Sapporo: A workflow execution service that encourages the reuse of workflows in various languages in bioinformatics

F1000Res. 2024 Jun 24:11:889. doi: 10.12688/f1000research.122924.2. eCollection 2022.

Abstract

The increased demand for efficient computation in data analysis encourages researchers in biomedical science to use workflow systems. Workflow systems, or so-called workflow languages, are used for the description and execution of a set of data analysis steps. Workflow systems increase the productivity of researchers, specifically in fields that use high-throughput DNA sequencing applications, where scalable computation is required. As systems have improved the portability of data analysis workflows, research communities are able to share workflows to reduce the cost of building ordinary analysis procedures. However, having multiple workflow systems in a research field has resulted in the distribution of efforts across different workflow system communities. As each workflow system has its unique characteristics, it is not feasible to learn every single system in order to use publicly shared workflows. Thus, we developed Sapporo, an application to provide a unified layer of workflow execution upon the differences of various workflow systems. Sapporo has two components: an application programming interface (API) that receives the request of a workflow run and a browser-based client for the API. The API follows the Workflow Execution Service API standard proposed by the Global Alliance for Genomics and Health. The current implementation supports the execution of workflows in four languages: Common Workflow Language, Workflow Description Language, Snakemake, and Nextflow. With its extensible and scalable design, Sapporo can support the research community in utilizing valuable resources for data analysis.

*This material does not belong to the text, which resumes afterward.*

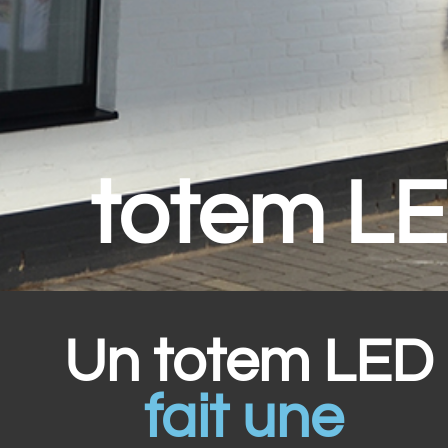
totem L
Un totem LED
fait une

Keywords: open science; workflow; workflow execution service; workflow language.

MeSH terms

  • Computational Biology* / methods
  • Programming Languages
  • Software*
  • Workflow*

Grants and funding

This study was supported by JSPS KAKENHI (Grant Number 20J22439; assigned to H.S.), the Life Science Database Integration Project, and the National Bioscience Database Center (NBDC) of the Japan Science and Technology Agency (JST). DDBJ is supported by the Research Organization of Information and Systems (ROIS) under the Ministry of Education, Culture, Sports, Science, and Technology (MEXT) of Japan. This study was also supported by the CREST program of the Japan Science and Technology Agency (Grant Number JPMJCR17A1, assigned to T.I.).